* [Written request] Please put every line in the rows below into a JSON list of strings, with one string per line and any blank lines left out.

* [Entries shown]
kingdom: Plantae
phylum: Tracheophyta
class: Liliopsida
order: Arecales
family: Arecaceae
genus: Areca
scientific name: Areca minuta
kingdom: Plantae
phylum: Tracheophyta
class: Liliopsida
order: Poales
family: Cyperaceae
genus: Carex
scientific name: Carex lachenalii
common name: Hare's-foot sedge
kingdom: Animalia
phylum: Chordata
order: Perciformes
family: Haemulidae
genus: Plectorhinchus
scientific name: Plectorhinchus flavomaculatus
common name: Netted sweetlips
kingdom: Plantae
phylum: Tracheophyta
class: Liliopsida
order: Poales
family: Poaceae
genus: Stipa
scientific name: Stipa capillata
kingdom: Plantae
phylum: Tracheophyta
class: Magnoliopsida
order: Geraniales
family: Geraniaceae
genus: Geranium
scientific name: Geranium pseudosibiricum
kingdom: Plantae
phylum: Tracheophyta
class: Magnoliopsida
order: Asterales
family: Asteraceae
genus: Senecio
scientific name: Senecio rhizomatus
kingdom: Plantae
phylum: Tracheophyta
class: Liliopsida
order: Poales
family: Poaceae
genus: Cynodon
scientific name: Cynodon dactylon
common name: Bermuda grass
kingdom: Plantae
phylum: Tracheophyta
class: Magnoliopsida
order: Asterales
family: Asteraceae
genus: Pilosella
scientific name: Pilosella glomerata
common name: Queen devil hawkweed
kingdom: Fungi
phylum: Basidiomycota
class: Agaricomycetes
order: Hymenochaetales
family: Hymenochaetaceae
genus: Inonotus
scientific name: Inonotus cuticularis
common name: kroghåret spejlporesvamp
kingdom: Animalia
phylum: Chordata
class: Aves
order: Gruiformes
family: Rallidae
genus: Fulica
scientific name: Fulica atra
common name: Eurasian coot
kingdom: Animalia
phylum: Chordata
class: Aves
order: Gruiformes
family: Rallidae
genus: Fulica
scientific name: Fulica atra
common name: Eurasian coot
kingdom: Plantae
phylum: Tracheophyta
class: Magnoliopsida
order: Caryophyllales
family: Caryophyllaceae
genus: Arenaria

* [Task output]
[
  "kingdom: Plantae",
  "phylum: Tracheophyta",
  "class: Liliopsida",
  "order: Arecales",
  "family: Arecaceae",
  "genus: Areca",
  "scientific name: Areca minuta",
  "kingdom: Plantae",
  "phylum: Tracheophyta",
  "class: Liliopsida",
  "order: Poales",
  "family: Cyperaceae",
  "genus: Carex",
  "scientific name: Carex lachenalii",
  "common name: Hare's-foot sedge",
  "kingdom: Animalia",
  "phylum: Chordata",
  "order: Perciformes",
  "family: Haemulidae",
  "genus: Plectorhinchus",
  "scientific name: Plectorhinchus flavomaculatus",
  "common name: Netted sweetlips",
  "kingdom: Plantae",
  "phylum: Tracheophyta",
  "class: Liliopsida",
  "order: Poales",
  "family: Poaceae",
  "genus: Stipa",
  "scientific name: Stipa capillata",
  "kingdom: Plantae",
  "phylum: Tracheophyta",
  "class: Magnoliopsida",
  "order: Geraniales",
  "family: Geraniaceae",
  "genus: Geranium",
  "scientific name: Geranium pseudosibiricum",
  "kingdom: Plantae",
  "phylum: Tracheophyta",
  "class: Magnoliopsida",
  "order: Asterales",
  "family: Asteraceae",
  "genus: Senecio",
  "scientific name: Senecio rhizomatus",
  "kingdom: Plantae",
  "phylum: Tracheophyta",
  "class: Liliopsida",
  "order: Poales",
  "family: Poaceae",
  "genus: Cynodon",
  "scientific name: Cynodon dactylon",
  "common name: Bermuda grass",
  "kingdom: Plantae",
  "phylum: Tracheophyta",
  "class: Magnoliopsida",
  "order: Asterales",
  "family: Asteraceae",
  "genus: Pilosella",
  "scientific name: Pilosella glomerata",
  "common name: Queen devil hawkweed",
  "kingdom: Fungi",
  "phylum: Basidiomycota",
  "class: Agaricomycetes",
  "order: Hymenochaetales",
  "family: Hymenochaetaceae",
  "genus: Inonotus",
  "scientific name: Inonotus cuticularis",
  "common name: kroghåret spejlporesvamp",
  "kingdom: Animalia",
  "phylum: Chordata",
  "class: Aves",
  "order: Gruiformes",
  "family: Rallidae",
  "genus: Fulica",
  "scientific name: Fulica atra",
  "common name: Eurasian coot",
  "kingdom: Animalia",
  "phylum: Chordata",
  "class: Aves",
  "order: Gruiformes",
  "family: Rallidae",
  "genus: Fulica",
  "scientific name: Fulica atra",
  "common name: Eurasian coot",
  "kingdom: Plantae",
  "phylum: Tracheophyta",
  "class: Magnoliopsida",
  "order: Caryophyllales",
  "family: Caryophyllaceae",
  "genus: Arenaria"
]